I disagree about the "women do it more get away with it" I think people who betray generally follow the same pattern regardless of their gender. If you are a betrayed husband you see a repeating pattern with the cheating wives because that's the group you identify with. I'm a betrayed wife and I see tons of men who haven't given one thought to the impact their infidelity has had on their children.
Wouldn't it be nice if this article prevented infidelity in the future. Not very likely though. As the article pointed out folks who cheat are not thinking and someone who was willing to consider the implications of their future actions, most likely wouldn't need an article to remind them that their actions have consequences.


----------



## Hardtohandle (Jan 10, 2013)

Though the title of the article is a bunch of Bullsh1t and just there to get a rise out of men. As you can see the comments section is closed. I wonder why ?

But beyond the title I agree with the article. My STBXW pretty much abandoned my kids.. She does see 1 of them because she dragged him along during her affair to see this other man. He is 8 years old and just doesn't understand yet, but he will eventually. But my oldest 13 year old wants nothing to do with her and I'm fvcking glad to be honest.. 

What apology she failed to tell me she will eventually, when she grows a pair ( if she ever does ) have to tell my son.. But as times goes by it just gets worse and worse for her.. But that isn't my issue, that is her issue. As long as I fix things between me and my son(s) that is all that matters to me.


----------



## arbitrator (Feb 13, 2012)

Not really trying to be crass here, but in the simplest of phrases:

*"Because a hard appendage hath no conscience!"*


----------



## PBear (Nov 16, 2010)

I think I'll wait for the prequel article... "Why Don't Women Think About Their Children When They Unilaterally Decide To Shut Down Their Sex Life". In my experience, that article should have come out a couple of years before the one about cheating. 

C
_Posted via Mobile Device_


----------



## arbitrator (Feb 13, 2012)

PBear said:


> I think I'll wait for the prequel article... "Why Don't Women Think About Their Children When They Unilaterally Decide To Shut Down Their Sex Life". In my experience, that article should have come out a couple of years before the one about cheating.
> 
> C
> _Posted via Mobile Device_


*And lest we should never forget that women tend to cheat just as much as men do!*


----------



## PBear (Nov 16, 2010)

arbitrator said:


> *And lest we should never forget that women tend to cheat just as much as men do!*


That's true, for sure. My SO went without sex for 2 years in her marriage, and then she cheated on her spouse as well. And yes, I realize that some people will think we both deserve each other, being two cheaters...

C
_Posted via Mobile Device_


----------



## In_The_Wind (Feb 17, 2012)

Both Sexes can be guilty of this I know since I raised My 22 yoa by myself since she was 3 yoa ~ Momma my ex just wanted to live the party Lifestyle -very selfish


----------



## TimesOfChange (Mar 20, 2013)

Because, their blood is no longer in their brain.


----------



## SaltInWound (Jan 2, 2013)

The one I can't wrap my head around is those who leave their children (and make no effort to see them) for another woman who has kids of her own.


----------



## Cabsy (Mar 25, 2013)

SaltInWound said:


> The one I can't wrap my head around is those who leave their children (and make no effort to see them) for another woman who has kids of her own.
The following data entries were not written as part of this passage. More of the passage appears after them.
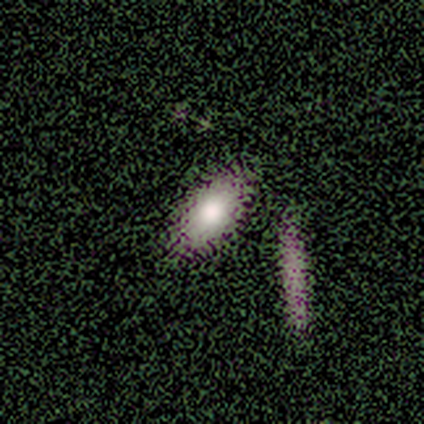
A smooth galaxy with no disk features (100%) that is in between round and cigar-shaped (75%). Merging: none (100%).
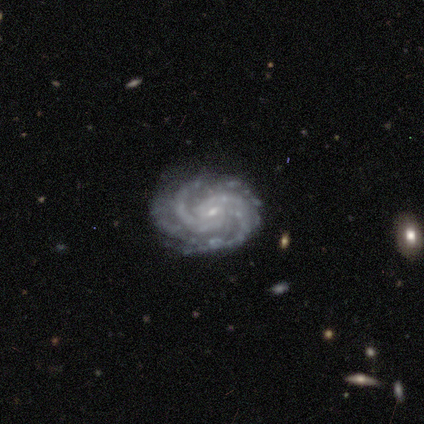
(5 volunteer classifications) This appears to be a featured or disk galaxy (80%) with no bar (75%), 2 (25%, tied with 3, 4 and can't tell) tight (75%) spiral arms (100%) and a small central bulge (100%). Merging: none (100%).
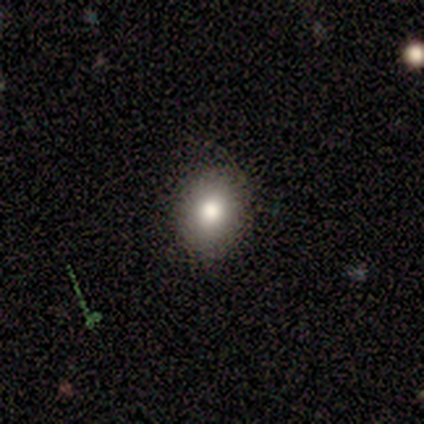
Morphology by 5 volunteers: This is likely a smooth galaxy (60%). How rounded: clearly round (100%). Merging: clearly none (80%).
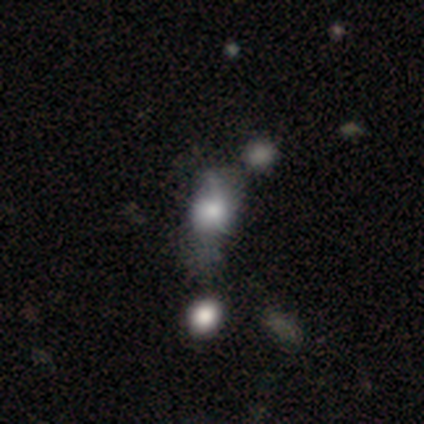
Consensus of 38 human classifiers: smooth 63%, featured or disk 18%, star or artifact 18%. Down the decision tree: how rounded — in between (67%); merging — none (35%).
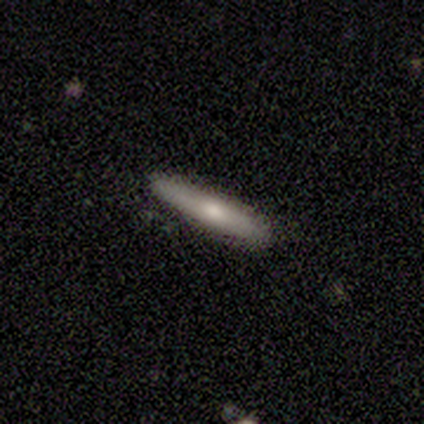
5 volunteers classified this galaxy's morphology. Smooth or featured? smooth (80%)
How rounded? cigar-shaped (100%)
Merging? none (80%)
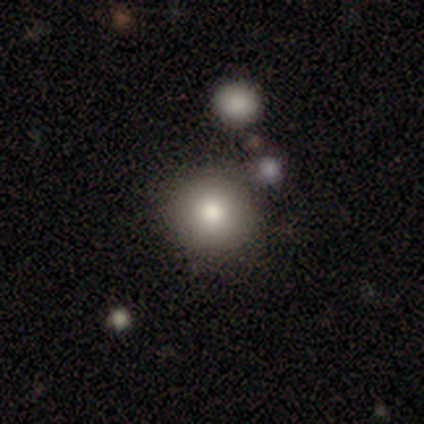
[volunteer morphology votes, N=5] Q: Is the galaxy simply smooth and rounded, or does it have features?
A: smooth — 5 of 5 (100%).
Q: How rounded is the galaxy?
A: round — 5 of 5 (100%).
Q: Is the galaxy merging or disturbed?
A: none — 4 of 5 (80%).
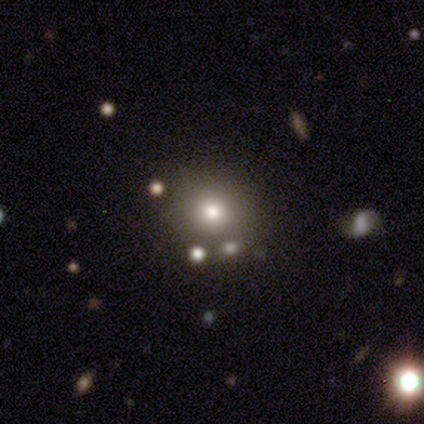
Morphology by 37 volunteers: smooth_or_featured: smooth (p=0.57) [alt: star or artifact p=0.30]
how_rounded: round (p=0.95) [alt: in between p=0.05]
merging: none (p=0.73) [alt: merger p=0.15]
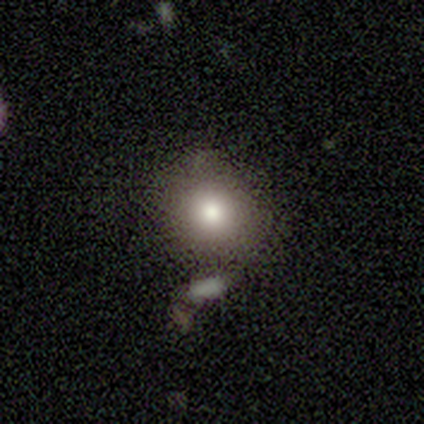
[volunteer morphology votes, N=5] Smooth or featured? 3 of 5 (60%) said smooth. How rounded? 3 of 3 (100%) said round. Merging? 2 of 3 (67%) said none.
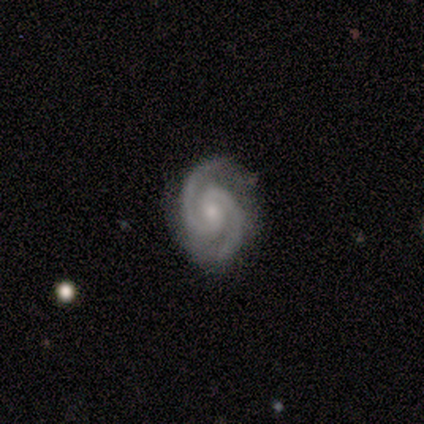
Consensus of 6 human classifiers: Overall: featured or disk (100%). Edge-on disk: no (100%). Bar: no (50%; strong 33%). Spiral arms: yes (100%). Spiral arm count: 2 (100%). Spiral winding: tight (50%, tied with medium). Bulge size: small (67%; moderate 33%). Merging: none (50%, tied with minor disturbance).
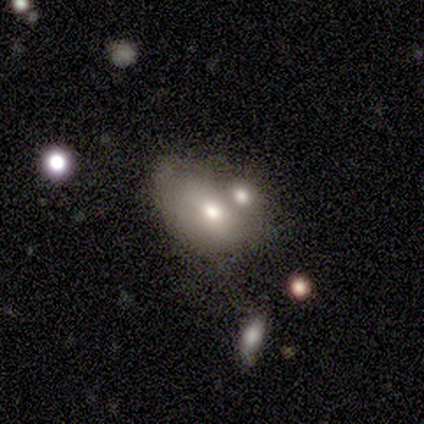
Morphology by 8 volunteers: smooth-or-featured: smooth: 50% (tied) | featured or disk: 50% (tied) | star or artifact: 0%
  how-rounded: in between: 75% | round: 25% | cigar-shaped: 0%
  merging: minor disturbance: 50% | merger: 25% | none: 12% | major disturbance: 12%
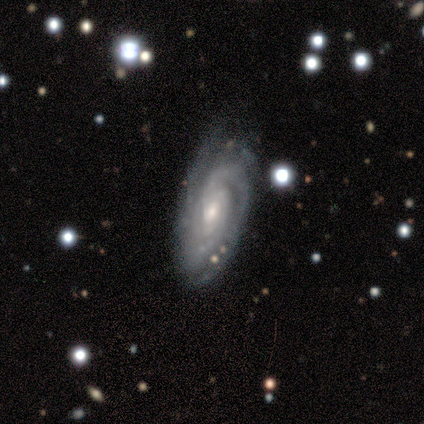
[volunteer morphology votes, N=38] featured or disk 87%, star or artifact 8%, smooth 5%. Down the decision tree: edge-on disk — no (94%); bar — no (65%); spiral arms — yes (100%); spiral arm count — 3 (29%); spiral winding — tight (77%); bulge size — small (61%); merging — none (71%).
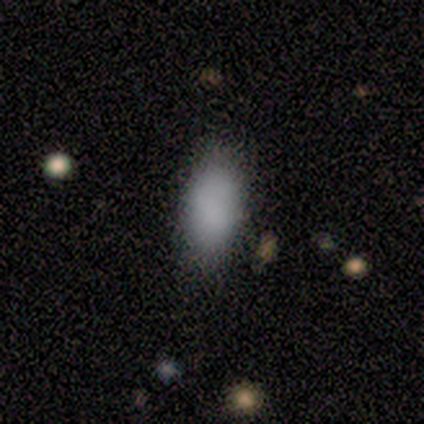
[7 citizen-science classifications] Overall: smooth (71%). How rounded: in between (80%). Merging: none (80%).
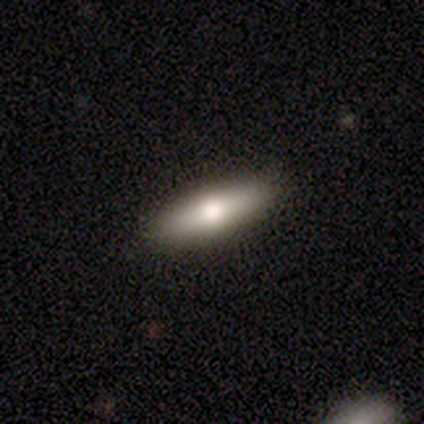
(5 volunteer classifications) Smooth or featured?
  - smooth: 60% *
  - featured or disk: 40%
  - star or artifact: 0%
How rounded?
  - in between: 67% *
  - cigar-shaped: 33%
  - round: 0%
Merging?
  - none: 60% *
  - minor disturbance: 20%
  - major disturbance: 20%
  - merger: 0%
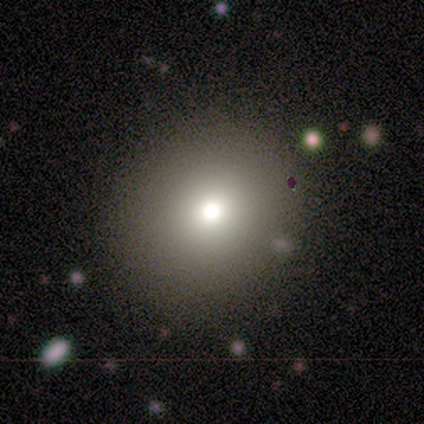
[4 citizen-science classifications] Volunteers were most divided on "smooth or featured" (2-way tie): smooth: 50%, featured or disk: 50%, star or artifact: 0%; "how rounded" (2-way tie): round: 50%, in between: 50%, cigar-shaped: 0%. More confident: merging — none (100%).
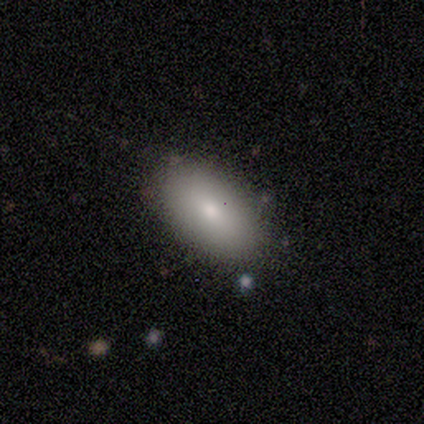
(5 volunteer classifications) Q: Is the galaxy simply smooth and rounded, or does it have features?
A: smooth — 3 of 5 (60%).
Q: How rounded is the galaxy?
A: in between — 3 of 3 (100%).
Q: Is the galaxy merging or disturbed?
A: none — 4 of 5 (80%).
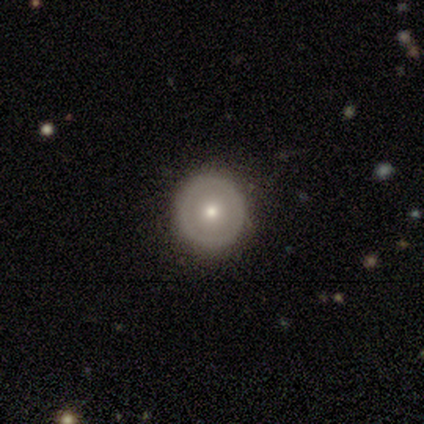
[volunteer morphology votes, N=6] smooth-or-featured: featured or disk: 67% | smooth: 33% | star or artifact: 0%
  disk-edge-on: no: 100% | yes: 0%
    bar: no: 100% | strong: 0% | weak: 0%
    has-spiral-arms: no: 100% | yes: 0%
    bulge-size: moderate: 50% (tied) | small: 50% (tied) | dominant: 0% | large: 0% | none: 0%
  merging: none: 100% | minor disturbance: 0% | major disturbance: 0% | merger: 0%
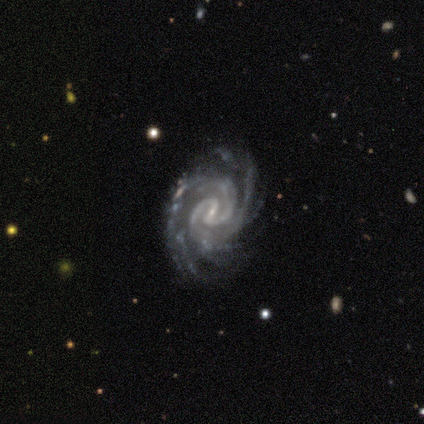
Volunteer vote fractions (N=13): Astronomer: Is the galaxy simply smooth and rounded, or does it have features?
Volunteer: featured or disk — 92%.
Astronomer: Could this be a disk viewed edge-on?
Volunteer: no — 100%.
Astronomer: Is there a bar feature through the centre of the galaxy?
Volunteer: strong — 42%, tied with weak at 42%.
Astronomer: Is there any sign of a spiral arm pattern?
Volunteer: yes — 100%.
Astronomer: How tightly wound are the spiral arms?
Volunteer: tight — 83%.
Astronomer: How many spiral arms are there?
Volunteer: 2 — 42% (runner-up: 3, 33%).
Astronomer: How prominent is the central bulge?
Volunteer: small — 83%.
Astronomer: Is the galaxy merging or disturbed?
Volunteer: none — 75%.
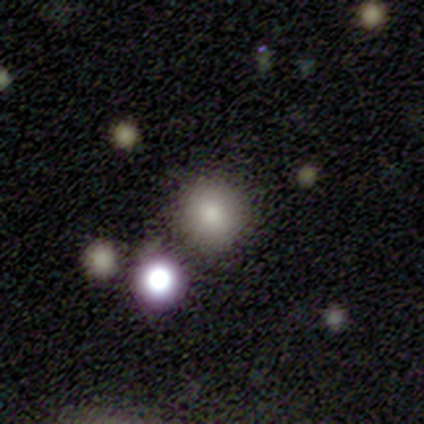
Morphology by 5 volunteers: A smooth galaxy with no disk features (60%) that is round (100%). Merging: none (100%).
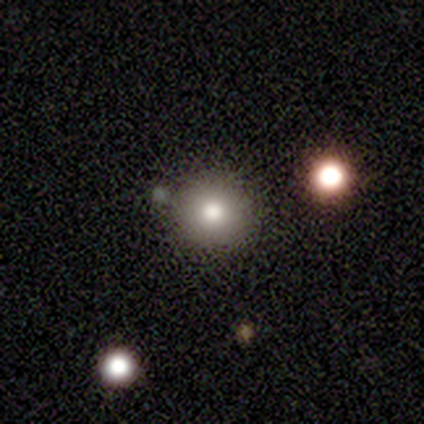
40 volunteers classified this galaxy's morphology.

The other kids are incidental in many cases. They left their own kids because they were leaving the old mother; they are with the new kids because of the new mother. Some men, or some people rather, just don't connect well with kids (if at all). And if they're cheaters, they're likely more inclined to be about pleasing #1 anyway. If they do have a conscience, as mentioned in OP, they may be avoiding reminders of what an awful person they've become.

Women do leave their kids behind too - my own story of infidelity is connected to such an incident. I hate the tactic of inflammation vs education in articles. Even if men were more likely to abandon, while women are more likely to leave and take the kids with them to continue care, this is not always an ideal situation for kids either. The mother, for the same types of selfish reasons, may be leaving a loving and caring father and a safe home for a far worse situation.


----------